Hydrogen sulphate (alpha S) of the alpha-(2-chlorophenyl)-6,7-dihydro-thieno[3,2-c]pyridine-5(4H)-acetic acid methyl ester (clopidogrel hydrogen sulphate) of formula I
is an anti-thrombotic agent that has been described in patent CZ 274 420 (EP 281 459), dealing with the technology for manufacturing dextrorotatory S enantiomer. The manufacturing method disclosed in the cited patent dwells in reacting the racemic mixture with optically active camphor sulphonic acid and subsequent separating the diastereoisomer.
The respective salt of clopidogrel with camphor sulphonic acid is transformed with sodium hydrogen carbonate solution in methylene chloride environment into the optically active base, which is obtained by evaporation of the solvent.
The evaporation residue—the optically active base of clopidogrel—is dissolved in acetone, where it is transformed into hydrogen sulphate by adding drops of an equivalent amount of sulphuric acid, under cooling with crushed ice. The melting temperature of the resulting precipitate is stated as 184° C.

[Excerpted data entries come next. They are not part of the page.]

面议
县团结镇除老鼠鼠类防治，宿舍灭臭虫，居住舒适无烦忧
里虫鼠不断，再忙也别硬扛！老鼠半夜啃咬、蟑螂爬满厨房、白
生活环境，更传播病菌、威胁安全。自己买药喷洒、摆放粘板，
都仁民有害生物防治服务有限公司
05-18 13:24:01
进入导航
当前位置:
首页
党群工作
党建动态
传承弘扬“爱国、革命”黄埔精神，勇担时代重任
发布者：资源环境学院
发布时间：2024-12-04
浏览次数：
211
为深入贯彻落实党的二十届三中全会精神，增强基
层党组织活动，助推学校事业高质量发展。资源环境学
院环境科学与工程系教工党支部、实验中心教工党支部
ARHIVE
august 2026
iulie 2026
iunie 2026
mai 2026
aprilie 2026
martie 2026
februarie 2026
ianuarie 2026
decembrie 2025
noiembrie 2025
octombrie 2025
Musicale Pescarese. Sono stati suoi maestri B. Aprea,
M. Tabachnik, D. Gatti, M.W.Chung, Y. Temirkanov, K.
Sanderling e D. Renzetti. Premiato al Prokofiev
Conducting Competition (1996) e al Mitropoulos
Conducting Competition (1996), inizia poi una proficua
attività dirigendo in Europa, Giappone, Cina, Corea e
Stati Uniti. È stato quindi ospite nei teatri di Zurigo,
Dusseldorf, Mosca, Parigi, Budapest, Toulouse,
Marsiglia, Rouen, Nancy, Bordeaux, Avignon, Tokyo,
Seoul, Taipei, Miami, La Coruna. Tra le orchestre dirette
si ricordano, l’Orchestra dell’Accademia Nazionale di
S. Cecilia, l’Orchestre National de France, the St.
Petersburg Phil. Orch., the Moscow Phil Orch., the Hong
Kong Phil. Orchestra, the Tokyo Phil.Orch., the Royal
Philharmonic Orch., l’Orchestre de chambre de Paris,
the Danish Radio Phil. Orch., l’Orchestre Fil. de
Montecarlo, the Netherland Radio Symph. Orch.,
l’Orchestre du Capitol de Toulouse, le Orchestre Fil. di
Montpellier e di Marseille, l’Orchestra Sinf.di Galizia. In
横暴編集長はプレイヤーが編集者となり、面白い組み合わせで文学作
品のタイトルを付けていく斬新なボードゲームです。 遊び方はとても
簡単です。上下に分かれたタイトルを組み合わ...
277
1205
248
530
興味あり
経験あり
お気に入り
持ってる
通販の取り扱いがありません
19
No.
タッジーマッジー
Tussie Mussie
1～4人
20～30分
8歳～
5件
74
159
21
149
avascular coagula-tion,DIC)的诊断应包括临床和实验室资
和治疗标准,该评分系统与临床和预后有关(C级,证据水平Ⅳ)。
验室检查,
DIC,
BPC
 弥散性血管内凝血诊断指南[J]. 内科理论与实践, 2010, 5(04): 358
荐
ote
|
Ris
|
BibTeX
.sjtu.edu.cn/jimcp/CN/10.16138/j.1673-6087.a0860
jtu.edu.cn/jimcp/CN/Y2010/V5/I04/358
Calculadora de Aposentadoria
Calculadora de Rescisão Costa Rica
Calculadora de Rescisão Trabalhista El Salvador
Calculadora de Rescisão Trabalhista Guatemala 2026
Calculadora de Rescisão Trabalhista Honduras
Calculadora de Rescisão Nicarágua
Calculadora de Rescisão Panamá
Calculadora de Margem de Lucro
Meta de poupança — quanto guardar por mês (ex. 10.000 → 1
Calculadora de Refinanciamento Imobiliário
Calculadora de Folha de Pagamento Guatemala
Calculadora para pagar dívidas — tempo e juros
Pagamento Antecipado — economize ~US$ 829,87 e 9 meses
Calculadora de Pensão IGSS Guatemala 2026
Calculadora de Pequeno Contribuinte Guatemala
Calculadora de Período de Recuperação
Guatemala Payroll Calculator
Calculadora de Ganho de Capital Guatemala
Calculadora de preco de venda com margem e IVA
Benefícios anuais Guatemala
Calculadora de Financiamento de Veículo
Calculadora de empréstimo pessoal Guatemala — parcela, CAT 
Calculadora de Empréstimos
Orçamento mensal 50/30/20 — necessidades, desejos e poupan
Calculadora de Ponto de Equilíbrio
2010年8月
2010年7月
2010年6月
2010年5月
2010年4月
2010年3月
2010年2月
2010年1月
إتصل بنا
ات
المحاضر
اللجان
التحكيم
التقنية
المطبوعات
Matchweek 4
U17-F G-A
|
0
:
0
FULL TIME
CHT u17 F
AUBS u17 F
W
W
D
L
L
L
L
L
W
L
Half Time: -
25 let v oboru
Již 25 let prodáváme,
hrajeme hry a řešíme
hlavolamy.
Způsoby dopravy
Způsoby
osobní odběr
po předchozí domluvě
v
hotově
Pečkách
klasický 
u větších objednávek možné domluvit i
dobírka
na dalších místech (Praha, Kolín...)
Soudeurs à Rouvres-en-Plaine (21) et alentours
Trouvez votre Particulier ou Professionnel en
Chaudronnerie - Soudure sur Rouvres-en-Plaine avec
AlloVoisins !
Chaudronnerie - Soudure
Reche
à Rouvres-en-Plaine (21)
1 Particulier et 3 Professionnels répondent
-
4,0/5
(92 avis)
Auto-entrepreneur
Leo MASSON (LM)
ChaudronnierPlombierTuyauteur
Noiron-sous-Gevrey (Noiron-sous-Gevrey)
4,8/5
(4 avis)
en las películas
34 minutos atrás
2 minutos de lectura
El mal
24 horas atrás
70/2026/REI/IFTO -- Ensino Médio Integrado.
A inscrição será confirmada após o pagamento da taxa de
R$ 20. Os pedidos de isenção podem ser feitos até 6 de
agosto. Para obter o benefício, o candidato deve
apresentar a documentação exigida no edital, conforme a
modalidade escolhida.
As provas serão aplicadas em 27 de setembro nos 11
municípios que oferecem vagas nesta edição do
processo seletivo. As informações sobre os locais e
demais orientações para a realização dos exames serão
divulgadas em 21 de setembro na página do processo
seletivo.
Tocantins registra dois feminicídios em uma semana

The specification of CZ 274 420 (EP 281 459) does not deal with the crystalline form of clopidogrel hydrogen sulphate prepared in this way. A newer patent application, CZ 2000-4637 (WO 99/65915) gives a description of crystalline Forms I and II of clopidogrel hydrogen sulphate. According to this more recent patent application, the precipitation method described in CZ 274 420 (EP 281 459) had led to crystalline Form I. The above application defines an allegedly new crystalline form, Form II. The process for obtaining Form II according to example 1A of this application dwells in introduction of the salt of clopidogrel with camphor sulphonic acid into methylene chloride and its transformation into the base with a solution of potassium carbonate. Methylene chloride is evaporated and the evaporation residue is dissolved in acetone. By adding sulphuric acid, the hydrogen sulphate precipitates out of acetone.
The methods leading—according to the application CZ 2000-4637 (WO 99/65915)—to Form II, are thus very similar to those leading to Form I according to the same application. Since, moreover, the application defines Form II as thermodynamically more stable, it is obvious that the known methods allegedly resulting in Form I will be poorly reproducible. It can be assumed that even a small change in conditions will result in Form II instead of expected Form I. The Form I under generation can, under these circumstances, transform spontaneously into Form II and it can be expected that it will be at least contaminated with Form II.
The above stated expectations have been proven experimentally.
The present invention provides a reliable method for obtaining Form I of clopidogrel hydrogen sulphate without detectable impurity of Form II.